An international team of astrophysicists has released an unprecedented map of the entire sky that charts the magnetic field shaping the Milky Way galaxy and helps in our understanding of the birth of the universe.
The team -- which includes researchers from the University of British Columbia and the Canadian Institute for Theoretical Astrophysics (CITA) at the University of Toronto -- created the map using data from the Planck Space Telescope.
Since 2009, the Planck telescope has charted the Cosmic Microwave Background (CMB), the light from the Universe a mere 380,000 years after the Big Bang.
But Planck also observes light from much closer than the farthest reaches of time and space. With its High Frequency Instrument, Planck detects the light from microscopic dust particles within our galaxy and helps identify the non-random direction in which the light waves vibrate -- known as polarization. It is this polarized light that indicates the orientation of the field lines.
"Just as the Earth has a magnetic field, our galaxy has a large-scale magnetic field -- albeit 100,000 times weaker than the magnetic field at the Earth's surface," says UBC Astrophysicist Douglas Scott. "And just as the Earth's magnetic field generates phenomena such as the aurorae, our galaxy's magnetic field is important for many phenomena within it."
"And now," says Scott, "Planck has given us the most detailed picture of it yet."
The "fingerprint" and other results are described in four forthcoming papers in the journal Astronomy & Astrophysics.

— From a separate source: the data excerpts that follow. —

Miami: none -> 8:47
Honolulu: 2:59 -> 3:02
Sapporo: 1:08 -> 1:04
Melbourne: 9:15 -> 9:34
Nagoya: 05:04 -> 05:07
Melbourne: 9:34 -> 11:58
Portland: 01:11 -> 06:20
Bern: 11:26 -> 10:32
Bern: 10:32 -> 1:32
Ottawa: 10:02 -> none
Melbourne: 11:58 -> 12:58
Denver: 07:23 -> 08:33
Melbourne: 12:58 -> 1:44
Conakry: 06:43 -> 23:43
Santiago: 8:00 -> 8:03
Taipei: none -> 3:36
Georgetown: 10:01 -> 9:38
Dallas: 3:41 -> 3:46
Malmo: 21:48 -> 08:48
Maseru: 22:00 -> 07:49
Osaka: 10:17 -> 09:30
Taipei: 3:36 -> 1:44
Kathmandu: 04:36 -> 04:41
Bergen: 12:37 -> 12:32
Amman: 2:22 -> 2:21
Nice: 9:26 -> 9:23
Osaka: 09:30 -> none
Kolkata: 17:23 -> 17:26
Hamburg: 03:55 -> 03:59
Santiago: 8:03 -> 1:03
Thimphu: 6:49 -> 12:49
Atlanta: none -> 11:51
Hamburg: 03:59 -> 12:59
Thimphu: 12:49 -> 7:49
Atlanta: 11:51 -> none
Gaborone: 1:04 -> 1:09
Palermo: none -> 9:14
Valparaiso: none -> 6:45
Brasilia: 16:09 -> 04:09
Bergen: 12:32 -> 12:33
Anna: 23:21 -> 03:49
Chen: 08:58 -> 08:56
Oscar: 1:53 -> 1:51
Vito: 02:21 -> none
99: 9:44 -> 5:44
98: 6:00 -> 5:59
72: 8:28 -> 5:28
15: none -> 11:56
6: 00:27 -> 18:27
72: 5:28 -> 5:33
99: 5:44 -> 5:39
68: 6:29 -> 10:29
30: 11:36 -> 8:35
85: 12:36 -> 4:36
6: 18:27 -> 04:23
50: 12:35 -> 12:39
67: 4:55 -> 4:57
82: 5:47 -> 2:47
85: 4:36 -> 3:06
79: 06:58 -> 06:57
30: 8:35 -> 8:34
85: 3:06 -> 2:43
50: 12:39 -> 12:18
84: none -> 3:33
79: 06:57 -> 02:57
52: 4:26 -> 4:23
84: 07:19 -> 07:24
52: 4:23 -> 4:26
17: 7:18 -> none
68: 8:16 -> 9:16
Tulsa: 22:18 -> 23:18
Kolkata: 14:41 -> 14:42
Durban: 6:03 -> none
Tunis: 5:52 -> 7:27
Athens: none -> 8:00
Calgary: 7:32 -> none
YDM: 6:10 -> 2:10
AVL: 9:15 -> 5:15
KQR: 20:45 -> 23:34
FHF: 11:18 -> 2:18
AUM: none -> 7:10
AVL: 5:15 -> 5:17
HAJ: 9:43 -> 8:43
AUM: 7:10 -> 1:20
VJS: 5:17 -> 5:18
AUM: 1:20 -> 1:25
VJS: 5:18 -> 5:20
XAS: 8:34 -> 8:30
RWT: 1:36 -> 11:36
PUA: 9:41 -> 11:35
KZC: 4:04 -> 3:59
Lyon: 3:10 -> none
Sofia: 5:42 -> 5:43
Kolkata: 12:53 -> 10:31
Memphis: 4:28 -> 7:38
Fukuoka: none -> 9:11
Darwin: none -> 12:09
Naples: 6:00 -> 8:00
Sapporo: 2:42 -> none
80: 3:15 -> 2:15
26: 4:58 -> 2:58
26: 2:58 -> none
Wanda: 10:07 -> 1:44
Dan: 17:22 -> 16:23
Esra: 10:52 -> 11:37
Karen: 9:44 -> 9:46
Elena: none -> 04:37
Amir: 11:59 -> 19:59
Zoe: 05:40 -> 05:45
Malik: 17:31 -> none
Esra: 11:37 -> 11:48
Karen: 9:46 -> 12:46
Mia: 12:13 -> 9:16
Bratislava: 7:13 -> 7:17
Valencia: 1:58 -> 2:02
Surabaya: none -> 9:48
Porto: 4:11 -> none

CITA's Prof. Peter Martin uses Planck data to study the dust found throughout our galaxy. "Dust is often overlooked but it contains the stuff from which terrestrial planets and life form," he says. "So by probing the dust, Planck helps us understand the complex history of the galaxy as well as the life within it."
For cosmologists studying the origin and evolution of the Universe, data to be released later this year by scientists from the Planck collaboration should allow astronomers to separate with great confidence any possible foreground signal from our Galaxy from the tenuous, primordial, polarized signal from the CMB. In March 2014, scientists from the BICEP2 collaboration claimed the first detection of such a signal.
The Planck data will enable a much more detailed investigation of the early history of the cosmos, from the accelerated expansion when the Universe was much less than one second old to the period when the first stars were born, several hundred million years later.
And according to Prof. J. Richard Bond (CITA), "These results help us lift the veil of emissions from these tiny but pervasive Galactic dust grains which obscure a Planck goal of peering into the earliest moments of the Big Bang to find evidence for gravitational waves created in that epoch, as reported by BICEP2."
Planck includes contributions from the Canadian Space Agency (CSA). The CSA funds two Canadian research teams that are part of the Planck science collaboration, and who helped develop both of Planck's complementary science instruments, the High Frequency Instrument (HFI) and the Low Frequency Instrument (LFI). Professors J. Richard Bond of the University of Toronto (Director of Cosmology and Gravity at the Canadian Institute for Advanced Research) and Douglas Scott of the University of British Columbia lead the Canadian Planck team, which includes members from the University of Alberta, Université Laval and McGill University.